In brief
After almost a decade of negotiations, the Regional Comprehensive Economic Partnership (RCEP) Agreement was signed on 15 November 2020 by 10 ASEAN member states, along with Australia, China, Japan, New Zealand and South Korea.
The RCEP is the largest regional free trade agreement outside the WTO, and its member states account for approximately 30% of the world’s gross domestic product (USD 26.3 trillion) and 30% of the world’s population (2.3 billion). Its overarching aim is to establish a modern, comprehensive and mutually beneficial economic partnership that brings together countries with diverse levels of development, fuels regional value chains and promotes international trade and investment.
The agreement comprises 20 chapters with specific provisions covering, amongst other things, e-commerce, trade in goods, trade in services, investment, competition and intellectual property. In this Client Alert, we summarize the key highlights of the e-commerce chapter of the RCEP Agreement.
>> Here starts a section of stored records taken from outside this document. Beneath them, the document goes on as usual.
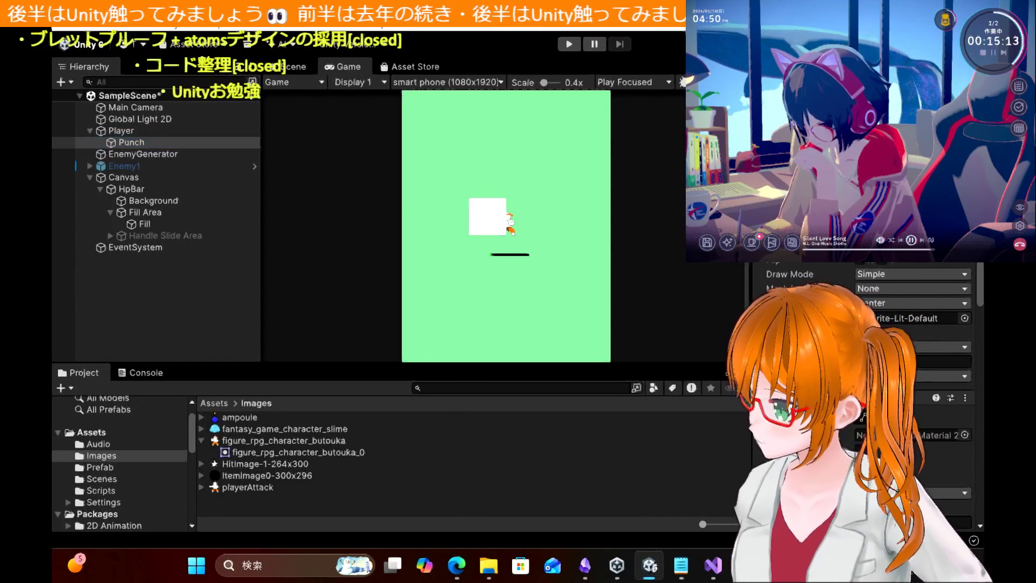
Step: Play-test with the arrow keys to watch the white Punch square, stop, and bring Unity Hub forward
left_click(569, 44)
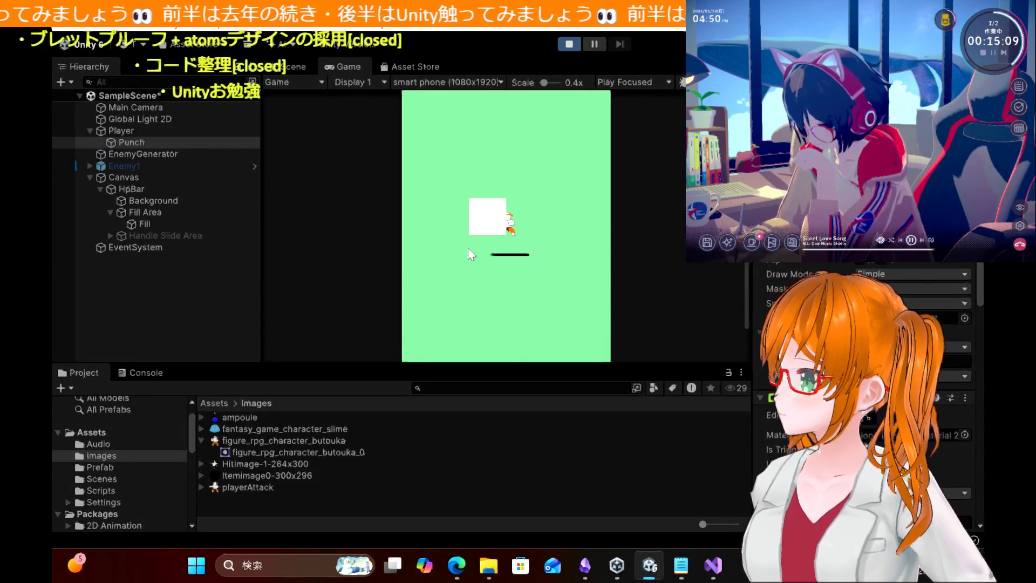
key("Right")
key("Left")
key("Up")
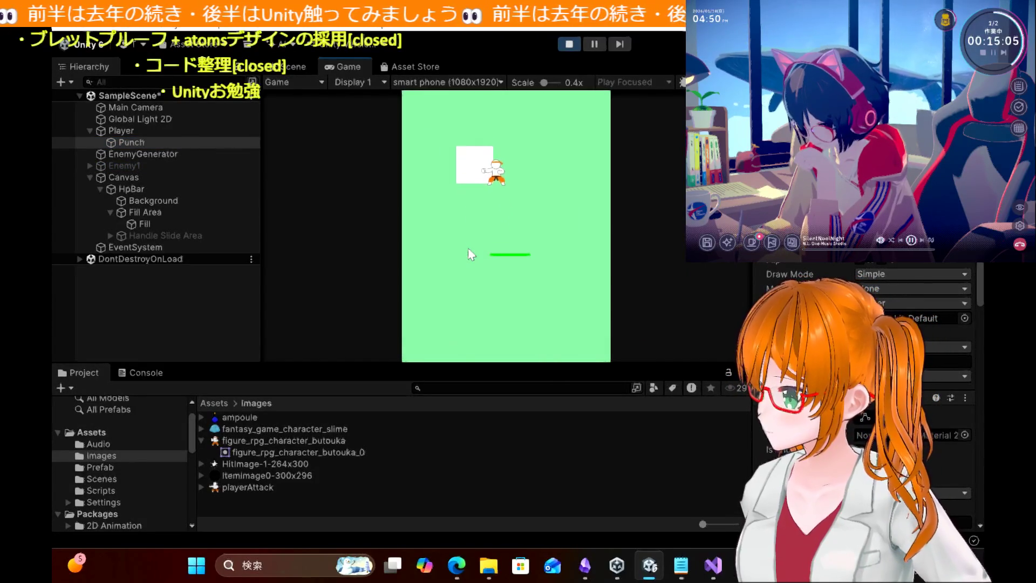
key("Down")
key("Right")
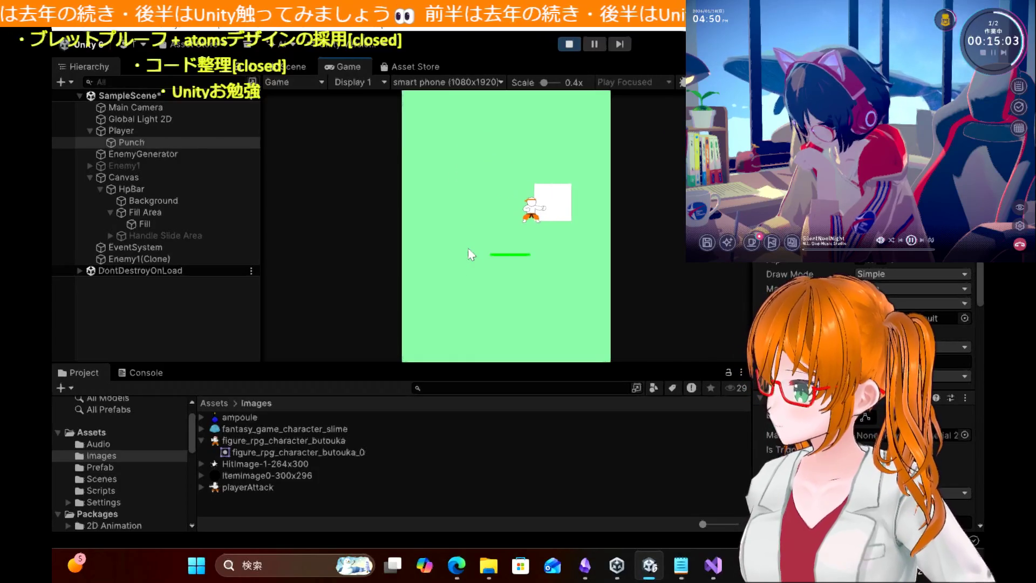
key("Left")
key("Right")
key("Up")
key("Right")
key("Up")
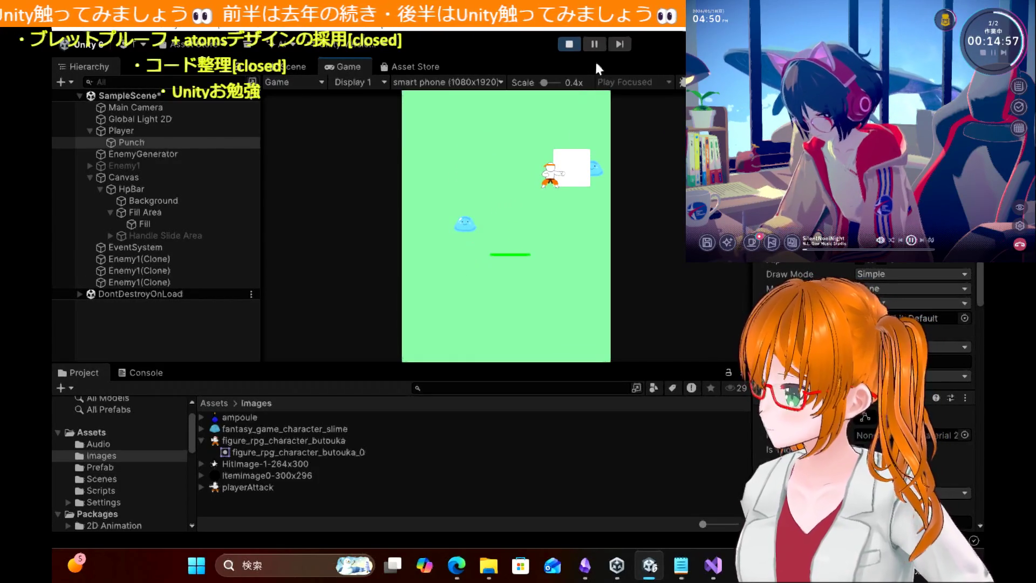
left_click(571, 44)
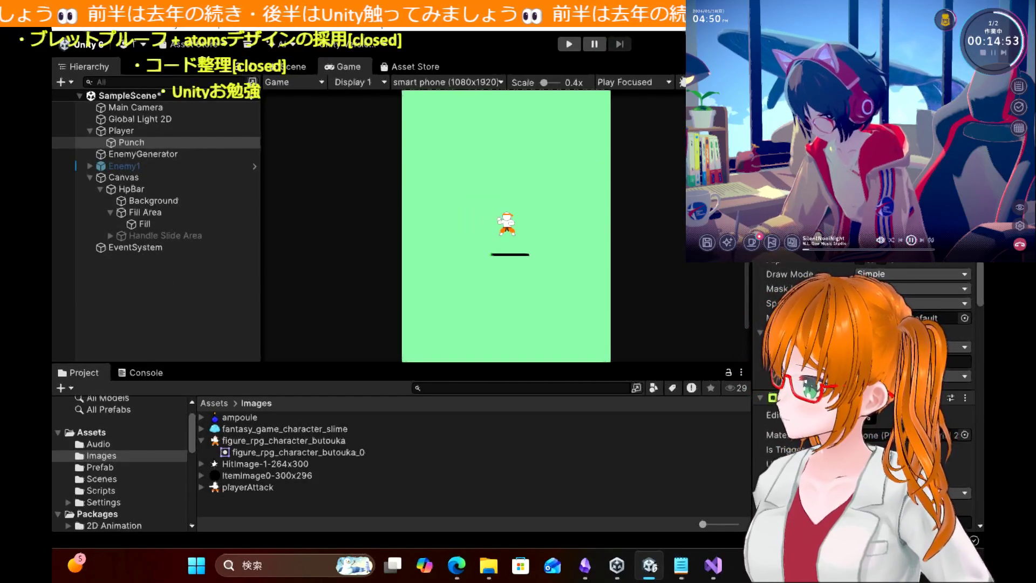
left_click(617, 565)
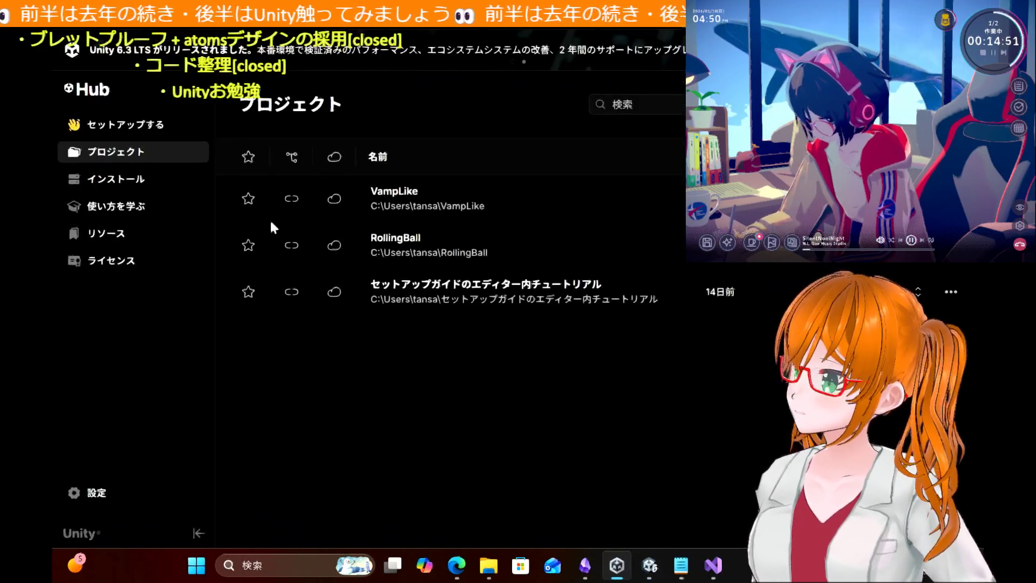
Step: Bring up PlayerScript.cs in Visual Studio and scroll through the PunchSwitch coroutine
left_click(620, 574)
The e-commerce chapter of the RCEP Agreement focuses on the adoption of digitalized solutions, increasing the level of trust and confidence of e-commerce users and improving cooperation between member states on the development of e-commerce.
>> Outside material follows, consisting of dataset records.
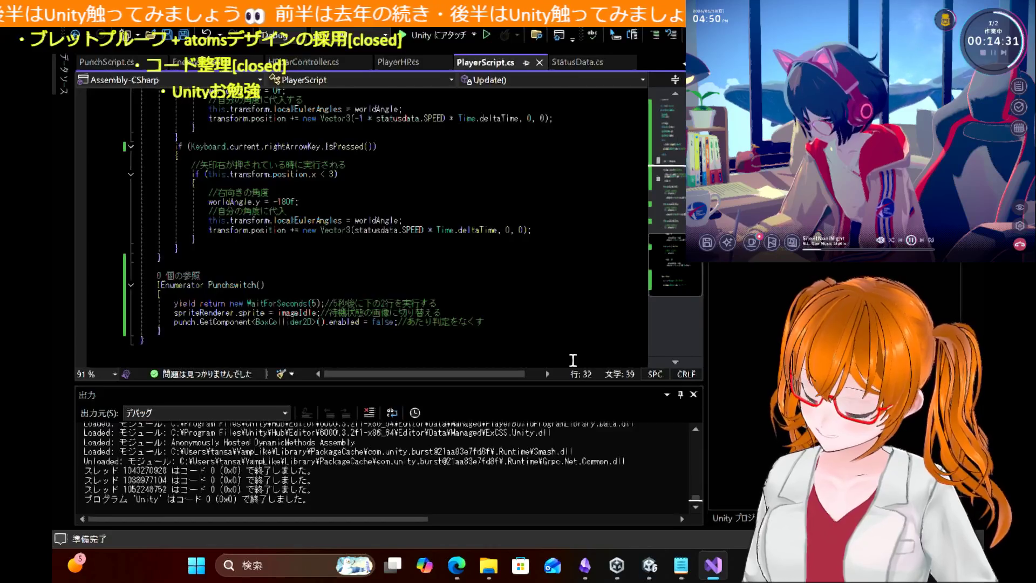
scroll(864, 405, "down", 5)
scroll(864, 404, "down", 4)
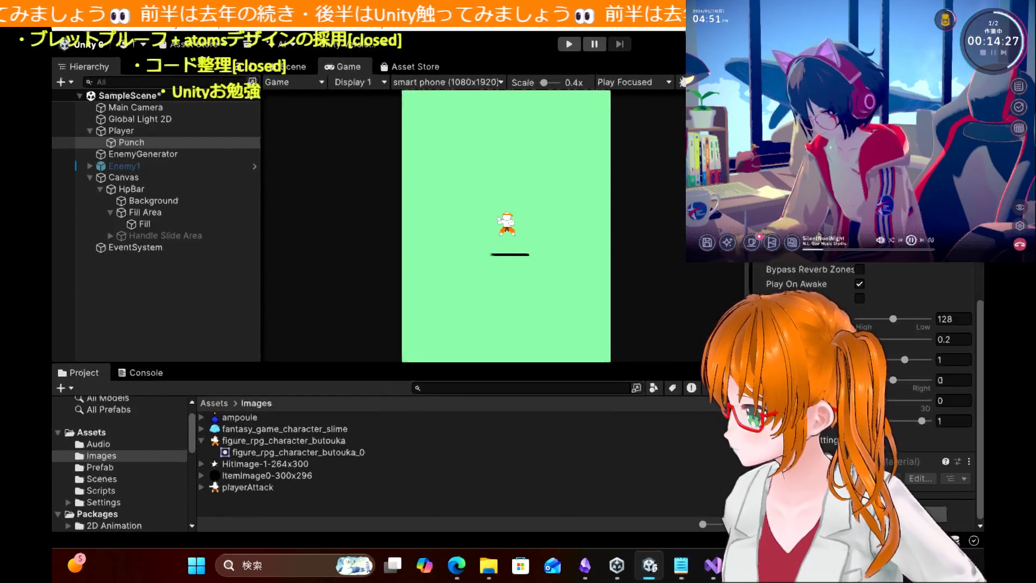
Step: Scroll through the Punch object's Audio Source settings in the Inspector
scroll(826, 320, "up", 4)
scroll(826, 320, "down", 4)
scroll(825, 319, "up", 5)
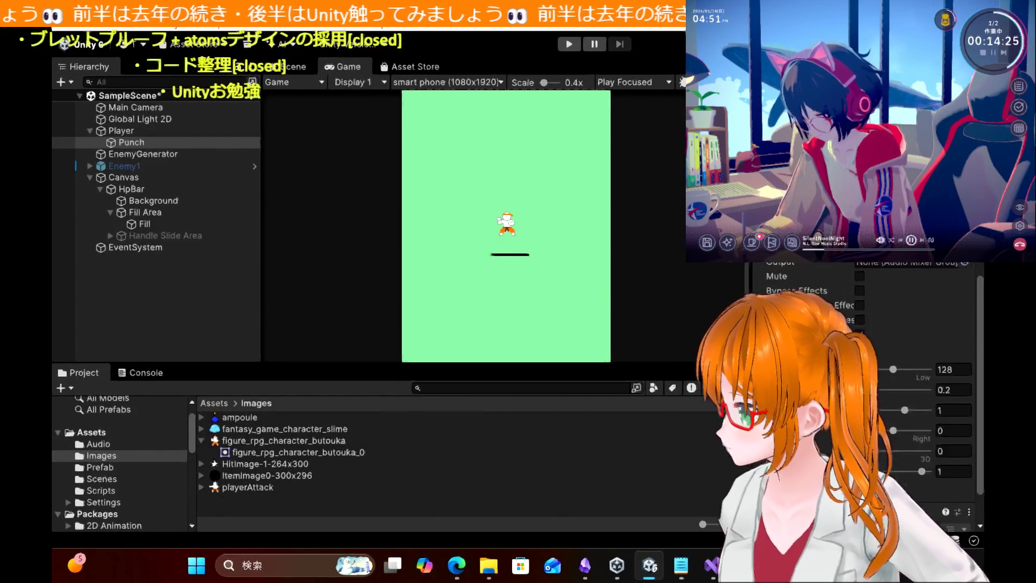
scroll(826, 320, "up", 5)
In summary, member states commit to the following with respect to e-commerce:
- implementing initiatives which enable paperless trading and acceptance of documents submitted electronically as the legal equivalent of its paper version
- acknowledging the validity of e-signatures (though exceptions by law are permitted)
- enacting and maintaining legal frameworks for the protection of personal data and consumer protection measures for e-commerce, particularly against fraudulent and misleading practices
- regulating unsolicited commercial electronic messages (i.e. direct marketing), including enabling opt-outs, consent-based requirements and otherwise minimizing such messages
- maintaining the current practice of not imposing customs duties on electronic transmissions between member states (although taxes / fees / charges imposed in a manner consistent with the RCEP Agreement are permitted)
- building capabilities of local cybersecurity authorities, and fostering cooperation between member states in tackling such matters
- prohibiting (i) data localization requirements mandating the use or location of computing facilities onshore as a condition to conducting business within the member state, and (ii) restrictions around cross-border data transfers by electronic means required for the conduct of business; except where such requirements/restrictions are necessary to achieve legitimate public policy objectives or for the protection of essential security interests
While Malaysia’s current legal landscape is broadly aligned with the commitments above, amendments to local data privacy laws are anticipated, particularly with respect to cross-border data transfers and direct marketing which were discussed in the public consultation paper circulated by the Malaysian Personal Data Protection Department in February this year.